Dataset items »
[BEGIN]
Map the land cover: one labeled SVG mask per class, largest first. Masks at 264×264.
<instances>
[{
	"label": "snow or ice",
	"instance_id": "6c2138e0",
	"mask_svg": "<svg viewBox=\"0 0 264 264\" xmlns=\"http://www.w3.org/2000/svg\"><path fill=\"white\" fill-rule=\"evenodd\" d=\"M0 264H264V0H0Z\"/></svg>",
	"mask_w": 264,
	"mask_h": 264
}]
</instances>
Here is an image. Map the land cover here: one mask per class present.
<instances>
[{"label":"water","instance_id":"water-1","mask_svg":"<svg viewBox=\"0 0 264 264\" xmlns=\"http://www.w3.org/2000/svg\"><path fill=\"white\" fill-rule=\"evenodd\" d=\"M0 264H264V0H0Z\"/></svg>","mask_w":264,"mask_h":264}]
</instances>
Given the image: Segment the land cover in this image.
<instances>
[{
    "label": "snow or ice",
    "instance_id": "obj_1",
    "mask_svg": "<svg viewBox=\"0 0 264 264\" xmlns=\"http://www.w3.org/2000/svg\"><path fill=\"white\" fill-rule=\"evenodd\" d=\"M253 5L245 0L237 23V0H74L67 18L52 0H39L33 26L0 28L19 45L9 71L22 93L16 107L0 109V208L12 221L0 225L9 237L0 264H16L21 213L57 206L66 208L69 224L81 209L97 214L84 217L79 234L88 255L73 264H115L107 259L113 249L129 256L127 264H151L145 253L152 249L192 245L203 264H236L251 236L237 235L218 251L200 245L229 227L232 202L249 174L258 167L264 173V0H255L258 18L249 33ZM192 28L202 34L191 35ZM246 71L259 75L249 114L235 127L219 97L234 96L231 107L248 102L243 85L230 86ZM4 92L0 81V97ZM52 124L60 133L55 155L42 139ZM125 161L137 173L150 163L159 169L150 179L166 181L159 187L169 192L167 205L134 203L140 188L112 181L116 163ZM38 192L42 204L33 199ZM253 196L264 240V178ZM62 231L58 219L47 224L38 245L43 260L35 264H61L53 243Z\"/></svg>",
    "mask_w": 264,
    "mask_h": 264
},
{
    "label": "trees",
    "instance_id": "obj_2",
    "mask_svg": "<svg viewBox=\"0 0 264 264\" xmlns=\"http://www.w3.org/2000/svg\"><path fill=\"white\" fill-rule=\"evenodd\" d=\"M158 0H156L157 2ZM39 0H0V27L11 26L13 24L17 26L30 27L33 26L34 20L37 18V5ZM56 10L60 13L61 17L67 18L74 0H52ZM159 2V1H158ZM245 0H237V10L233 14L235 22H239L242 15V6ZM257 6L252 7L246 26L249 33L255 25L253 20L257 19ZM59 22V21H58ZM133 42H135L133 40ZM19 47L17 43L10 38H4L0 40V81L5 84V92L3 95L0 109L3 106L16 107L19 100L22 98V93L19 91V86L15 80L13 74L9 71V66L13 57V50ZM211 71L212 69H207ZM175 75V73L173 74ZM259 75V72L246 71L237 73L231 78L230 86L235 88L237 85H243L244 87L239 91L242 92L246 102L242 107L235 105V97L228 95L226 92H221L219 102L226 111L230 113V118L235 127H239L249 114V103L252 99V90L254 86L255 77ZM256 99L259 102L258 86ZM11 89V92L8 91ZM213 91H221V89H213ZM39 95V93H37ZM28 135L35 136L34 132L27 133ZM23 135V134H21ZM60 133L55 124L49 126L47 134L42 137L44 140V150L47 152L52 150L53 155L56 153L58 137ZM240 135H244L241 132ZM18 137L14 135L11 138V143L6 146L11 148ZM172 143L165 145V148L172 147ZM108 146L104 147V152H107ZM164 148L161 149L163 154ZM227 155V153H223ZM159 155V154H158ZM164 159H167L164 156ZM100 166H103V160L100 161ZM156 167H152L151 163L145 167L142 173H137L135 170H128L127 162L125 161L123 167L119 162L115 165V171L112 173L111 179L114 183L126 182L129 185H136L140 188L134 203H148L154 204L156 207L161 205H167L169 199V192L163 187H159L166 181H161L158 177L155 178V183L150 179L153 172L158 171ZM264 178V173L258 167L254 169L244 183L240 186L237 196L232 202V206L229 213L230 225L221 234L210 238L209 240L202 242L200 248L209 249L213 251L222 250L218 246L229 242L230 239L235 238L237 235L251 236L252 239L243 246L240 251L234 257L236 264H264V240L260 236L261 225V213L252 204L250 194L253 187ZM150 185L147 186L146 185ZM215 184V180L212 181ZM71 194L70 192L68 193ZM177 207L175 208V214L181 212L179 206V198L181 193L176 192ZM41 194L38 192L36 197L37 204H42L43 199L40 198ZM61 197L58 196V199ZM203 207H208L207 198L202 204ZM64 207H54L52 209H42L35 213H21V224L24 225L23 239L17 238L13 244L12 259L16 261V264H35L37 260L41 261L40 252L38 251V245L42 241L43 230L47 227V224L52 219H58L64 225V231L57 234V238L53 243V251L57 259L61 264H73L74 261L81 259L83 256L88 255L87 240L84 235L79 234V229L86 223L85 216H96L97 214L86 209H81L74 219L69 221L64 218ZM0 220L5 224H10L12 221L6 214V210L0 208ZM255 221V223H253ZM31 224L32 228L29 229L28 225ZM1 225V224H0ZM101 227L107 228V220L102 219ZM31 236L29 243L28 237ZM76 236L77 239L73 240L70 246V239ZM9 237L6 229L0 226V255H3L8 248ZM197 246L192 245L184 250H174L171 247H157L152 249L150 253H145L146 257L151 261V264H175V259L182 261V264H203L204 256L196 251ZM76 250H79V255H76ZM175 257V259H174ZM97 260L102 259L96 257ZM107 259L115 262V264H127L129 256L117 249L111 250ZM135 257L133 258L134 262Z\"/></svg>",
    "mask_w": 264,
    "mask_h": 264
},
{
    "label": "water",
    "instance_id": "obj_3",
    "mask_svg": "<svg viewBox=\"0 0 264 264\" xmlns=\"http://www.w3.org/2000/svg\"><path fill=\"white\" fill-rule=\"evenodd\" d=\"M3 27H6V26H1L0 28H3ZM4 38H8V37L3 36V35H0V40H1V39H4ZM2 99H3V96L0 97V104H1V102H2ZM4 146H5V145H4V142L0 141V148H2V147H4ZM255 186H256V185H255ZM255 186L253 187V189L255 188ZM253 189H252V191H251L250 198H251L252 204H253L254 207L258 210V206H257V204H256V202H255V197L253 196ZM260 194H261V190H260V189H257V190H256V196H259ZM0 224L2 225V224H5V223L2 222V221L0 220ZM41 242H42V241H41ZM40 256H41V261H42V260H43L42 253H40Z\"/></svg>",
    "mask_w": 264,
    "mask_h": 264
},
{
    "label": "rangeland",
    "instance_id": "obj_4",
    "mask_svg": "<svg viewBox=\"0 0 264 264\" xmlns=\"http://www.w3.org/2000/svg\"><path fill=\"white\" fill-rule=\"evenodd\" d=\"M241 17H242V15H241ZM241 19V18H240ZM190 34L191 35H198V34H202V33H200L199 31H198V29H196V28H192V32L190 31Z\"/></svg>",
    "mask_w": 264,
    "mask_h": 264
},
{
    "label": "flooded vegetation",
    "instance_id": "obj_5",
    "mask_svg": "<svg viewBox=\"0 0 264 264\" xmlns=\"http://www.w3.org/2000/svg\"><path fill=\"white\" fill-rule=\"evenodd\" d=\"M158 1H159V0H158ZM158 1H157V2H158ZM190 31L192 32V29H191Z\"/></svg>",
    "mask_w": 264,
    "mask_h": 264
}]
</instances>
[END]
Exercise prompt »
Return each line of the rows above that contains the word "image", with matching that is case-sensitive.

The result »
Here is an image. Map the land cover here: one mask per class present.
Given the image: Segment the land cover in this image.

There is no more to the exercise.